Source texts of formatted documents

Content starts

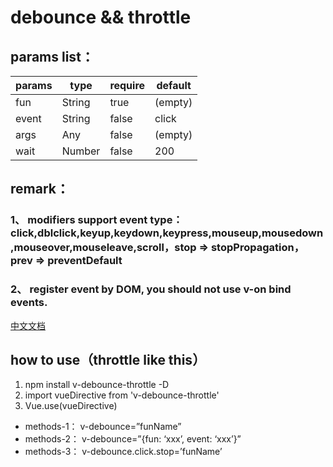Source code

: # debounce && throttle
## params list：
| params | type | require | default | 
| ------ | ------ | ------ | ------ |
| fun | String | true | (empty) |
| event | String | false | click |
| args | Any | false | (empty) |
| wait | Number | false | 200 |
## remark：
### 1、	modifiers support event type：click,dblclick,keyup,keydown,keypress,mouseup,mousedown,mouseover,mouseleave,scroll，stop => stopPropagation，prev => preventDefault
### 2、	register event by DOM, you should not use v-on bind events.
[中文文档](https://www.cnblogs.com/gerry2019/p/11962009.html)
## how to use（throttle like this）
1. npm install v-debounce-throttle -D
2. import vueDirective from 'v-debounce-throttle'
3. Vue.use(vueDirective)
- methods-1：
	v-debounce=”funName”
- methods-2：
	v-debounce=”{fun: ‘xxx’, event: ‘xxx’}”
- methods-3：
	v-debounce.click.stop=’funName’

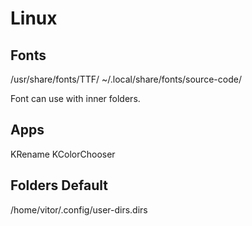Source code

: # Linux

## Fonts
/usr/share/fonts/TTF/
~/.local/share/fonts/source-code/

Font can use with inner folders.

## Apps
KRename
KColorChooser

## Folders Default
/home/vitor/.config/user-dirs.dirs
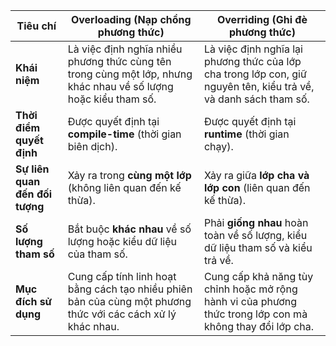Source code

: | **Tiêu chí**           | **Overloading (Nạp chồng phương thức)**                                        | **Overriding (Ghi đè phương thức)**                               |
|------------------------|----------------------------------------------------------------------------|---------------------------------------------------------------|
| **Khái niệm**          | Là việc định nghĩa nhiều phương thức cùng tên trong cùng một lớp, nhưng khác nhau về số lượng hoặc kiểu tham số. | Là việc định nghĩa lại phương thức của lớp cha trong lớp con, giữ nguyên tên, kiểu trả về, và danh sách tham số. |
| **Thời điểm quyết định** | Được quyết định tại **compile-time** (thời gian biên dịch). | Được quyết định tại **runtime** (thời gian chạy). |
| **Sự liên quan đến đối tượng** | Xảy ra trong **cùng một lớp** (không liên quan đến kế thừa). | Xảy ra giữa **lớp cha và lớp con** (liên quan đến kế thừa). |
| **Số lượng tham số**   | Bắt buộc **khác nhau** về số lượng hoặc kiểu dữ liệu của tham số. | Phải **giống nhau** hoàn toàn về số lượng, kiểu dữ liệu tham số và kiểu trả về. |
| **Mục đích sử dụng**   | Cung cấp tính linh hoạt bằng cách tạo nhiều phiên bản của cùng một phương thức với các cách xử lý khác nhau. | Cung cấp khả năng tùy chỉnh hoặc mở rộng hành vi của phương thức trong lớp con mà không thay đổi lớp cha. |
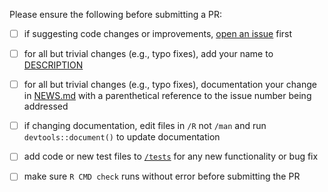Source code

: Please ensure the following before submitting a PR:

 - [ ] if suggesting code changes or improvements, [open an issue](https://github.com/leeper/prediction/issues/new) first
 - [ ] for all but trivial changes (e.g., typo fixes), add your name to [DESCRIPTION](https://github.com/leeper/prediction/blob/master/DESCRIPTION)
 - [ ] for all but trivial changes (e.g., typo fixes), documentation your change in [NEWS.md](https://github.com/leeper/prediction/blob/master/NEWS.md) with a parenthetical reference to the issue number being addressed
 - [ ] if changing documentation, edit files in `/R` not `/man` and run `devtools::document()` to update documentation
 - [ ] add code or new test files to [`/tests`](https://github.com/leeper/prediction/tree/master/tests/testthat) for any new functionality or bug fix
 - [ ] make sure `R CMD check` runs without error before submitting the PR

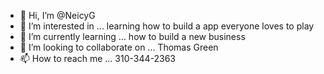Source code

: - 👋 Hi, I’m @NeicyG
- 👀 I’m interested in ... learning how to build a app everyone loves to play
- 🌱 I’m currently learning ... how to build a new business 
- 💞️ I’m looking to collaborate on ... Thomas Green
- 📫 How to reach me ... 310-344-2363

<!---
NeicyG/NeicyG is a ✨ special ✨ repository because its `README.md` (this file) appears on your GitHub profile.
You can click the Preview link to take a look at your changes.
--->
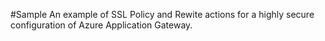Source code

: #Sample
An example of SSL Policy and Rewite actions for a highly secure configuration of Azure Application Gateway.

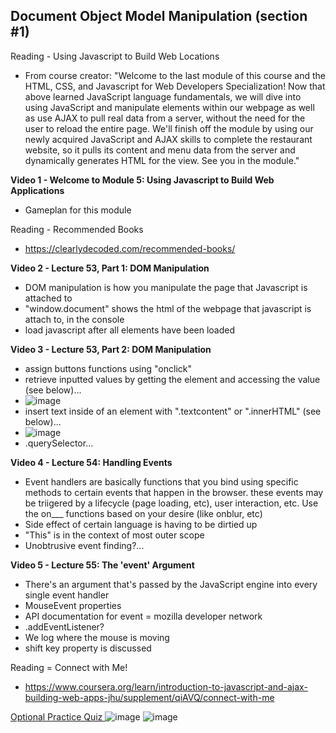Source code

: ## Document Object Model Manipulation (section #1)

Reading - Using Javascript to Build Web Locations
- From course creator: "Welcome to the last module of this course and the HTML, CSS, and Javascript for Web Developers Specialization! Now that above learned JavaScript language fundamentals, we will dive into using JavaScript and manipulate elements within our webpage as well as use AJAX to pull real data from a server, without the need for the user to reload the entire page. We'll finish off the module by using our newly acquired JavaScript and AJAX skills to complete the restaurant website, so it pulls its content and menu data from the server and dynamically generates HTML for the view. See you in the module."

**Video 1 - Welcome to Module 5: Using Javascript to Build Web Applications**
- Gameplan for this module

Reading - Recommended Books
- https://clearlydecoded.com/recommended-books/

**Video 2 - Lecture 53, Part 1: DOM Manipulation**
- DOM manipulation is how you manipulate the page that Javascript is attached to
- "window.document" shows the html of the webpage that javascript is attach to, in the console
- load javascript after all elements have been loaded

**Video 3 - Lecture 53, Part 2: DOM Manipulation**
- assign buttons functions using "onclick"
- retrieve inputted values by getting the element and accessing the value (see below)...
- ![image](https://github.com/user-attachments/assets/7d76bd37-4e71-4ff6-b648-92d74f797f4d)
- insert text inside of an element with ".textcontent" or ".innerHTML" (see below)...
- ![image](https://github.com/user-attachments/assets/4ff27fb5-53a8-4b28-8c59-06df5c856533)
- .querySelector...

**Video 4 - Lecture 54: Handling Events**
- Event handlers are basically functions that you bind using specific methods to certain events that happen in the browser. these events may be triigered by a lifecycle (page loading, etc), user interaction, etc. Use the on___ functions based on your desire (like onblur, etc)
- Side effect of certain language is having to be dirtied up
- "This" is in the context of most outer scope
- Unobtrusive event finding?...

**Video 5 - Lecture 55: The 'event' Argument**
- There's an argument that's passed by the JavaScript engine into every single event handler
- MouseEvent properties
- API documentation for event = mozilla developer network
- .addEventListener?
- We log where the mouse is moving
- shift key property is discussed

Reading = Connect with Me!
- https://www.coursera.org/learn/introduction-to-javascript-and-ajax-building-web-apps-jhu/supplement/qiAVQ/connect-with-me

<ins> Optional Practice Quiz </ins>
![image](https://github.com/user-attachments/assets/db902d49-a685-4257-b452-22343885bcda)
![image](https://github.com/user-attachments/assets/bd966134-15cc-4cb8-b4fd-b8102f5a87d5)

Content ends

In the records above, the line with "false | 200 |" marks the start and the line with "- methods-2：" marks the end; copy that stretch exactly, both lines included, and nothing else.

> [FINISHED EXERCISE]:
| wait | Number | false | 200 |
## remark：
### 1、	modifiers support event type：click,dblclick,keyup,keydown,keypress,mouseup,mousedown,mouseover,mouseleave,scroll，stop => stopPropagation，prev => preventDefault
### 2、	register event by DOM, you should not use v-on bind events.
[中文文档](https://www.cnblogs.com/gerry2019/p/11962009.html)
## how to use（throttle like this）
1. npm install v-debounce-throttle -D
2. import vueDirective from 'v-debounce-throttle'
3. Vue.use(vueDirective)
- methods-1：
	v-debounce=”funName”
- methods-2：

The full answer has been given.